■ **Exercise passage**
************

NOX1 inhibition sensitizes HCC cells to sorafenib and radiotherapy by modulating ROS-mediated programmed cell death.

The progression of hepatocellular carcinoma (HCC) is partly driven by reactive oxygen species (ROS)-induced tissue damage and inflammation. Nicotinamide adenine dinucleotide phosphate oxidases (NOXs) are key regulators of ROS production, yet the specific role of NOX1 in HCC progression and therapeutic response remain incompletely understood. In this study we investigated the critical role of NOX1 in progression, metastasis and therapeutic sensitivity of HCC, and explored its potential as a therapeutic target. By comprehensive analysis of public databases and validation with in-house clinical specimens, we showed that NOX1 expression was significantly elevated in metastatic HCC that was correlated to poor patient prognosis. Knockdown of NOX1 or pharmacological inhibition with a selective NOX1 inhibitor ML171 significantly reduced ROS production and suppressed HCC cell motility and invasion in vitro. NOX1 inhibition also attenuated HCC metastasis in experimental metastasis mouse model using direct injection of HCC cells, and mitigated CCl₄-induced liver injury and pro-tumorigenic microenvironment in CCl₄-induced chronic liver injury and spontaneous tumor development mouse model. Importantly, we demonstrated that combined sorafenib or radiotherapy with NOX1 inhibition synergistically reduced the metastatic potential of HCC cells and enhanced the therapeutic efficacy. Bioinformatics analysis revealed that NOX1 contributed to HCC metastasis and therapy resistance by modulating ROS homeostasis, cellular antioxidant systems and inflammatory pathways. Taken together, this study elucidates the critical role of NOX1 in HCC pathogenesis, suggesting that NOX1 inhibition represents a promising strategy to overcome resistance and enhance HCC sensitivity to sorafenib and radiotherapy.

************

■ **Excerpted data**
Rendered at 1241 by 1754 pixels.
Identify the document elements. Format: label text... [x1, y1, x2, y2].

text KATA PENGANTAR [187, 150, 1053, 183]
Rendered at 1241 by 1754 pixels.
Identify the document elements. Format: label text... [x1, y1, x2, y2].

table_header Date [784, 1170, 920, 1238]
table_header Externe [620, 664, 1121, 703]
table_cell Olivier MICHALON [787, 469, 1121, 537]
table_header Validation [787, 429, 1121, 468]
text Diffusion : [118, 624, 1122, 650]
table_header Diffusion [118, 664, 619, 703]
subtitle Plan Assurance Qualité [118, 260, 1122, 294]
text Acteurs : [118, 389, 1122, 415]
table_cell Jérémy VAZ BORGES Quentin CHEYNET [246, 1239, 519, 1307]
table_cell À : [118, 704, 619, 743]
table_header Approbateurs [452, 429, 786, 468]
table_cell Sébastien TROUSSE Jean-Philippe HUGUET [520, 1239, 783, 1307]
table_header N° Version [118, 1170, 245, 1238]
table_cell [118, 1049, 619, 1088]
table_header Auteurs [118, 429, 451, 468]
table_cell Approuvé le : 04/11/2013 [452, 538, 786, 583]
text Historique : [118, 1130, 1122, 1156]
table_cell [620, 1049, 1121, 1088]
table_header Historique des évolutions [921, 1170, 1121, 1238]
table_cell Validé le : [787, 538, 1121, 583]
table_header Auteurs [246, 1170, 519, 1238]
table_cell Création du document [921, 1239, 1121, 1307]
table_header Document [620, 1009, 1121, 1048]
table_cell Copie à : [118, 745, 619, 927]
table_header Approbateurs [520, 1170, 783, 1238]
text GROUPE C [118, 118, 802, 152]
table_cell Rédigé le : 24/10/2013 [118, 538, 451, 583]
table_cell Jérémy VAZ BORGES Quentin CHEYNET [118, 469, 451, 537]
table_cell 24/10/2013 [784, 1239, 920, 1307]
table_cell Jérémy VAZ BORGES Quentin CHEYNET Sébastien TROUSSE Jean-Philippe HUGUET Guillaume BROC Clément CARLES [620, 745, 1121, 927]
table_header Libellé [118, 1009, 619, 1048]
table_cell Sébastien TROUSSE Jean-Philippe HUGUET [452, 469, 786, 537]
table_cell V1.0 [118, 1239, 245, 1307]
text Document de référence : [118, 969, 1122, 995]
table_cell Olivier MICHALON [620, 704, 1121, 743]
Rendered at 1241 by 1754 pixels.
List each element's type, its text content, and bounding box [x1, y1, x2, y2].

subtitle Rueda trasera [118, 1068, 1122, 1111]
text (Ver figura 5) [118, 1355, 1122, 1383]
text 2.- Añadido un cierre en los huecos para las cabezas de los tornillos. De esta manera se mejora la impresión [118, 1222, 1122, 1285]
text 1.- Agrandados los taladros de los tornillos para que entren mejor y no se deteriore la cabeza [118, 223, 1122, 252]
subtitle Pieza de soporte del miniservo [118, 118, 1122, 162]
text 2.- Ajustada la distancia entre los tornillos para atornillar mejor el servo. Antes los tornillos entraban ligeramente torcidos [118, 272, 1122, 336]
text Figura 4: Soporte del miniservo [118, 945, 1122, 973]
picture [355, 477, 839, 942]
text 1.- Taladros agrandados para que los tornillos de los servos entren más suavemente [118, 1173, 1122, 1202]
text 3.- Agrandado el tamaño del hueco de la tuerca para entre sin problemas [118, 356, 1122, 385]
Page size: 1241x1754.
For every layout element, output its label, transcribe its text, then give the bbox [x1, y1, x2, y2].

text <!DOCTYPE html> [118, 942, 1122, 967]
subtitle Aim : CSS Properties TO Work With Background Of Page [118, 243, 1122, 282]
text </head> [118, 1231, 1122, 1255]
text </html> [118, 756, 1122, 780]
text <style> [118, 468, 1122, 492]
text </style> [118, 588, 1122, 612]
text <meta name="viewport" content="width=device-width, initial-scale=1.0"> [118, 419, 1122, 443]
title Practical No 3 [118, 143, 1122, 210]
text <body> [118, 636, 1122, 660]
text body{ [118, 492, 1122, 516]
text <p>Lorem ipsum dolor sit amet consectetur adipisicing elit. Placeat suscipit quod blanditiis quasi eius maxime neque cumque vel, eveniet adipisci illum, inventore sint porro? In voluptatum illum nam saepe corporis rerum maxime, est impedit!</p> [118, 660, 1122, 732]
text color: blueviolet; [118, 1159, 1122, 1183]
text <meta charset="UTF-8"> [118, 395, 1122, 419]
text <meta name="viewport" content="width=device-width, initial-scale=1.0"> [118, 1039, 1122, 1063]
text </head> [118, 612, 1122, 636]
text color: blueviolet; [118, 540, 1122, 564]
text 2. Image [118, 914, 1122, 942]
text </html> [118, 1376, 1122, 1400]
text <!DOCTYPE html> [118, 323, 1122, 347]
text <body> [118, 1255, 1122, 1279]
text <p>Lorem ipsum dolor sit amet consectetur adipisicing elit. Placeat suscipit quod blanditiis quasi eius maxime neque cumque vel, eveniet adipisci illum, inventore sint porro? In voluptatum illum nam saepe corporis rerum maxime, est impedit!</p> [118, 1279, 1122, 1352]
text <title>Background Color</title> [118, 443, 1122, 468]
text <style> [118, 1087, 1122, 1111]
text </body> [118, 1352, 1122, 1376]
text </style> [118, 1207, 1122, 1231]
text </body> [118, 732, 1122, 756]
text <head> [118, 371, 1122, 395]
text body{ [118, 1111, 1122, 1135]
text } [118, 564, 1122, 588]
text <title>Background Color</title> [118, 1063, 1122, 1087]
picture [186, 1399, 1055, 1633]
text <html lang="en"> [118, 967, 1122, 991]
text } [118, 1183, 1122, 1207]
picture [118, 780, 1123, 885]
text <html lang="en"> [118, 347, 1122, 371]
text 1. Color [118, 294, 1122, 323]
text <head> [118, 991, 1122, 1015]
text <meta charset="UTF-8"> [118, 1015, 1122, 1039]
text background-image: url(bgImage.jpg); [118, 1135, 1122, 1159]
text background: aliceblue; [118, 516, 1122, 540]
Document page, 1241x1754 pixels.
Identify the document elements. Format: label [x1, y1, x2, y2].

************

■ **Directions for this task**
Reproduce the entire NOX1 abstract word for word. Rely only on the NOX1 abstract and ignore the data.

■ **Answer to this problem**
NOX1 inhibition sensitizes HCC cells to sorafenib and radiotherapy by modulating ROS-mediated programmed cell death.

The progression of hepatocellular carcinoma (HCC) is partly driven by reactive oxygen species (ROS)-induced tissue damage and inflammation. Nicotinamide adenine dinucleotide phosphate oxidases (NOXs) are key regulators of ROS production, yet the specific role of NOX1 in HCC progression and therapeutic response remain incompletely understood. In this study we investigated the critical role of NOX1 in progression, metastasis and therapeutic sensitivity of HCC, and explored its potential as a therapeutic target. By comprehensive analysis of public databases and validation with in-house clinical specimens, we showed that NOX1 expression was significantly elevated in metastatic HCC that was correlated to poor patient prognosis. Knockdown of NOX1 or pharmacological inhibition with a selective NOX1 inhibitor ML171 significantly reduced ROS production and suppressed HCC cell motility and invasion in vitro. NOX1 inhibition also attenuated HCC metastasis in experimental metastasis mouse model using direct injection of HCC cells, and mitigated CCl₄-induced liver injury and pro-tumorigenic microenvironment in CCl₄-induced chronic liver injury and spontaneous tumor development mouse model. Importantly, we demonstrated that combined sorafenib or radiotherapy with NOX1 inhibition synergistically reduced the metastatic potential of HCC cells and enhanced the therapeutic efficacy. Bioinformatics analysis revealed that NOX1 contributed to HCC metastasis and therapy resistance by modulating ROS homeostasis, cellular antioxidant systems and inflammatory pathways. Taken together, this study elucidates the critical role of NOX1 in HCC pathogenesis, suggesting that NOX1 inhibition represents a promising strategy to overcome resistance and enhance HCC sensitivity to sorafenib and radiotherapy.